I wasn’t going to cook a big Thanksgiving dinner this year. For only the four of us, it just seemed like too much work. I already struggle to prepare dinners even though I only do it four days each week. It’s a complicated task to work around the vast array of food sensitivities and personal preferences within this small family. Since no one seemed to care much about the traditional Thanksgiving dinner, I was all set to skip it.
Still, we would have to eat.
What would I cook? I could satisfy the lovers if I bought just drumsticks. Traditional holiday side dishes, such as mac and cheese, sweet potato, and green beans casseroles, were anytime favorites. Our daughter was all prepared to bake a cake for her dad’s birthday. That took care of dessert! Satisfied that I wouldn’t be preparing a “big Thanksgiving dinner,” I happily went to the store, bought the turkey drumsticks and the “fixins,” and went to bed Wednesday night prepared for an enjoyable day in the kitchen Thursday.
The trouble began with the cake. Our daughter likes to bake. She bakes late at night when everyone else is sleeping. She’s learned to be quiet, which is a good thing, and she enjoys the autonomy of having the house all to herself. The downside is that she leaves a mess in the kitchen! Usually, this isn’t a problem because she has all the next day to clean it up before I come home from work to start dinner. This was not so on Thanksgiving.
Picture me, with my habit of rising hours earlier than everyone else to enjoy my coffee in solitude, entering the kitchen to find the detritus of cake-baking filling the sink and half of the counter spaces! Taking a deep breath and my first cup of coffee, I retreated to the relative order of the living room. Seated in my armchair with the gas fireplace warming the room, I contemplated my choices. As I saw it, there were two:
- I could wake her up. (I’d just as soon wake up a hibernating bear!)
- I could clean it up myself.
The second choice itself had two options. They were:
- I could clean it up in a huff, allowing each action to fuel my upset.
- I could enjoy setting my kitchen in order before beginning the task of making a simple, yummy dinner for Thanksgiving.
I chose option 2.2: I set out to clean up the kitchen and enjoy doing so!
At this point, you might be thinking: How does this relate at all to your spiritual journey? A good question that I’m glad you asked. The answer is: Everything in my life relates to my spiritual journey! Long ago, I committed to the process of spiritual evolution. I stopped living like a human being having a spiritual experience.
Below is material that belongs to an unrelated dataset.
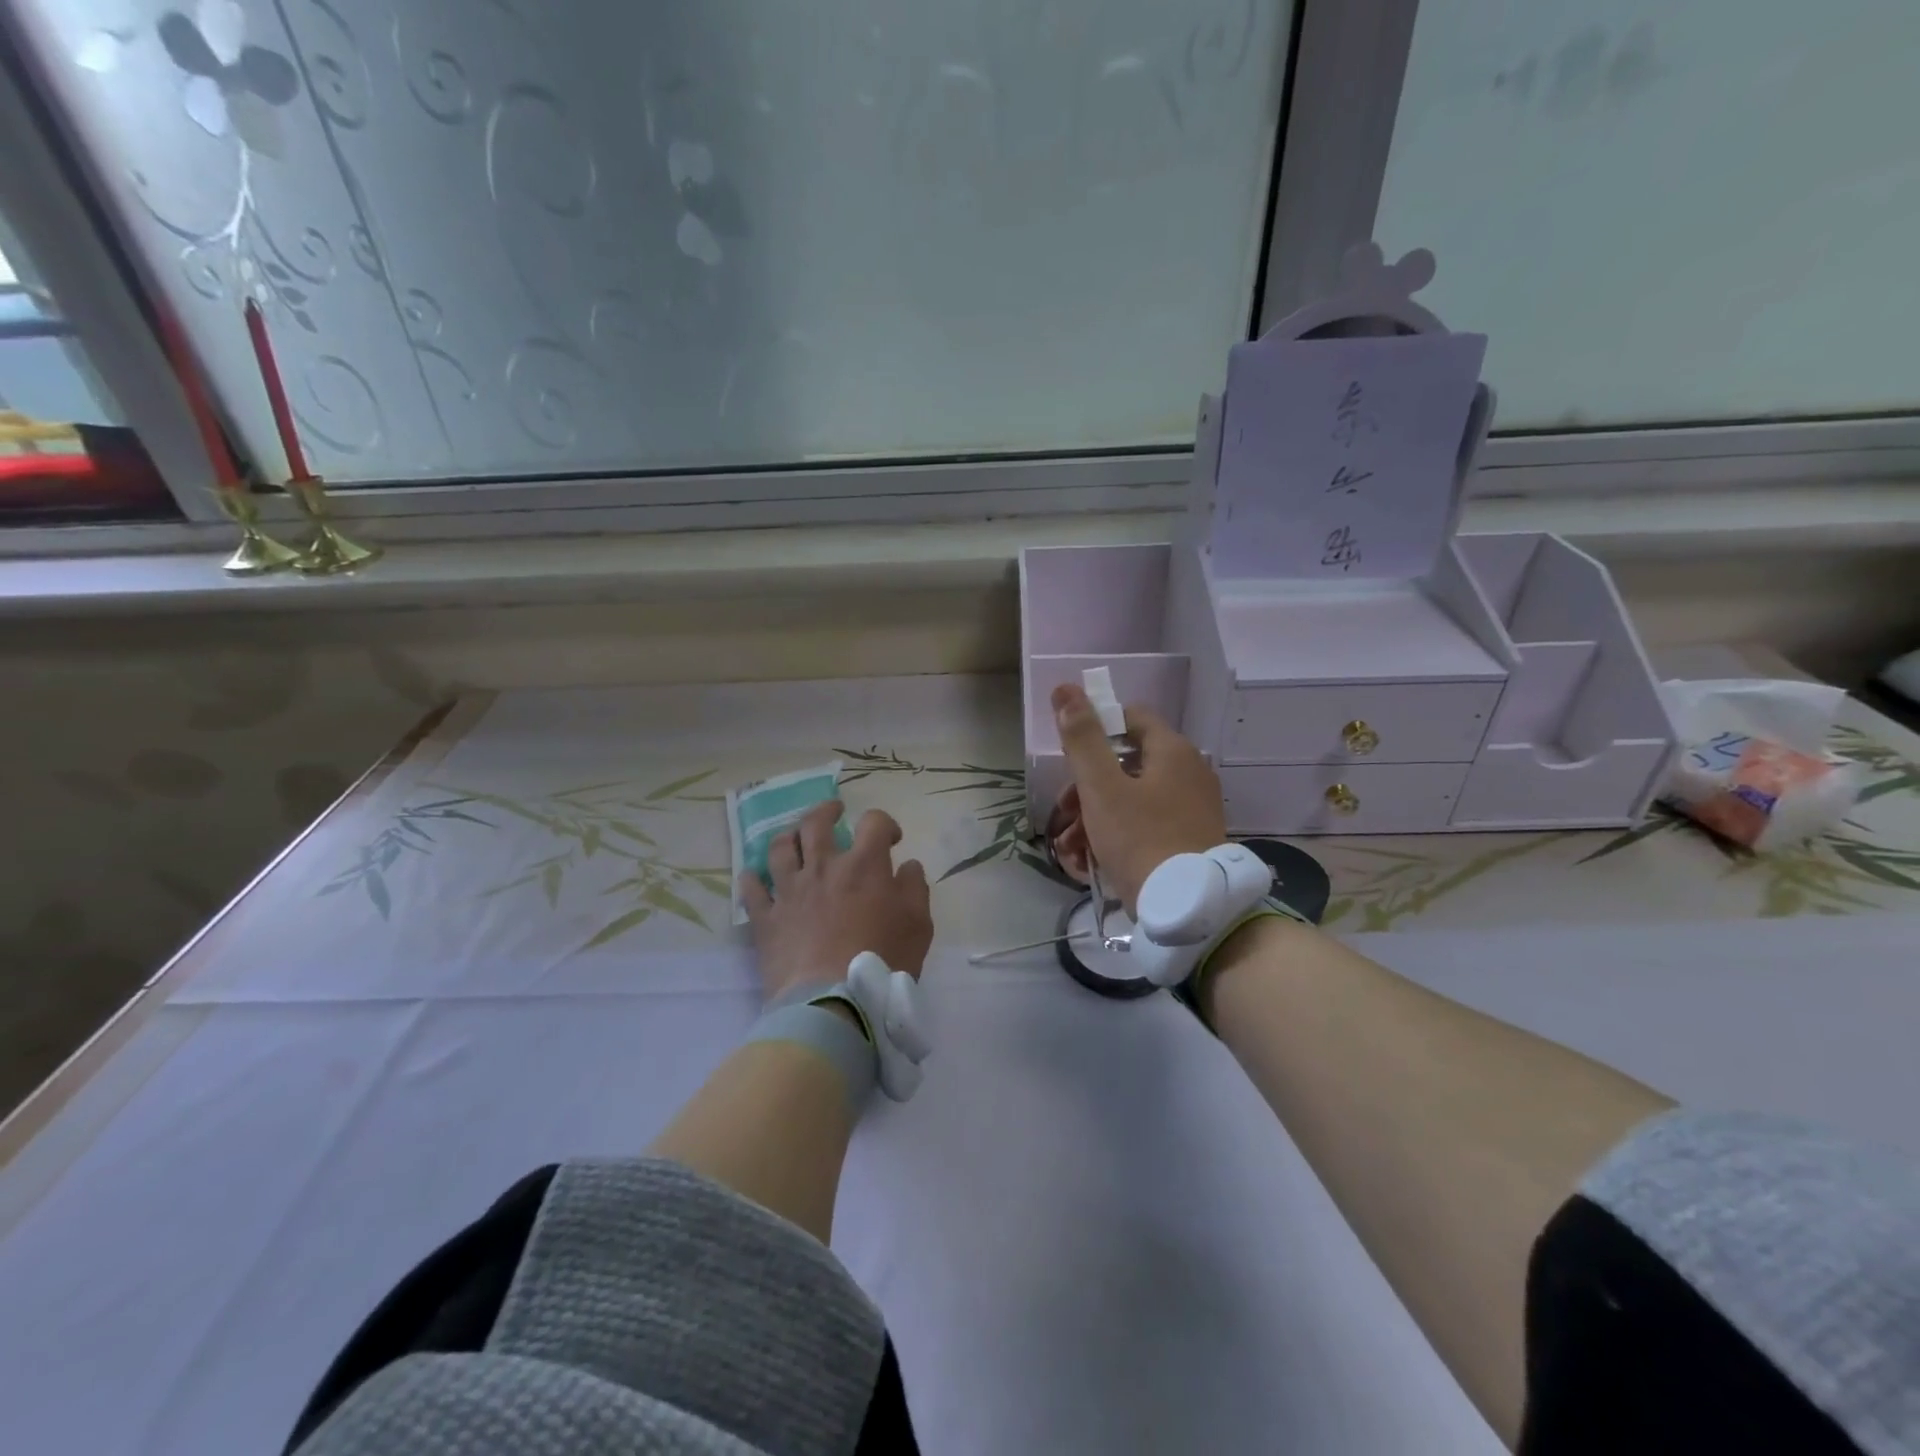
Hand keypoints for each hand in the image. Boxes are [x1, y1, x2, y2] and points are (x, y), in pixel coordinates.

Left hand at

I embraced that I was a spiritual being having a human experience. Changes started to occur when those words stopped being a slogan and became my modus operandi.
Today, I genuinely see everything that happens to me and in my world as an opportunity to grow into my true identity as a spiritual being. Mind you, I don’t always see this the exact moment it’s happening! There is often a real lag time. Since I want, more than anything, to be changed by having lived this life, I eventually see that each experience offers me food for this growth. It’s not just the times when an obstacle, question, conflict, or challenge occurs. Every event, even the happy, easy ones, holds a wealth of information on how I’m seeing and being at that time. I learned this approach to life early on in my studies at Unity School of Christianity.
Myrtle Fillmore wrote: “Life is a school. The Great Schoolmaster knows just what problems we need to keep us alert and to bring out the wonderful qualities that the Father has measured out for us to come up to. That is our purpose in life, to succeed in bringing forth God’s perfect idea of the perfect man.” (How to Let God Help You, Chapter 2, “Life Is a School” Unity Books, 1994.)
The dirty kitchen and my decision to enjoy cleaning it changed my experience of preparing the complete, traditional Thanksgiving dinner I ended up serving five hours later! I let go of how I’d wanted to find the kitchen Thanksgiving morning. With that decision, the burden of judgment, anger, and frustration evaporated. Instantly, I was swept along in a pleasant dance, moving around my kitchen as I set things right by cleaning and organizing. Mentally, I calculated the sequence of actions needed to prep and cook every item. Effortlessly, I carried out the actions, even adding dishes I hadn’t thought of initially. The resulting feast was enjoyable primarily because of the spirit of ease and grace that filled me while preparing it.
Much later, I reflected on how different my day could have been. In times past, I was constantly embroiled in conflict. Mostly that conflict was within me. I was never satisfied with my life. I held grudges and wanted to get even. I wanted to win at almost any cost. None of this helped me enjoy life or feel like a winner. It wasn’t until I accepted that life happened without taking direction from me that I shifted my outlook. If I wasn’t in charge of life, what was I in charge of? The answer I found was: I’m in charge of my response to life.
This answer came from the books I read, the people who came into my life, and the path I eventually followed to ministry. It informs my life and infuses me with meaning and purpose. If I know anything, it’s this: It matters more how you BE in life than it matters what you DO. How I am being in this moment is entirely up to me. The power to choose how you will BE in any given situation is profound and empowering. If you make that your overriding purpose, your life will never be the same. It can change “Thanksgiving” to “Thanksliving.” Now, that would be an event to celebrate each and every day!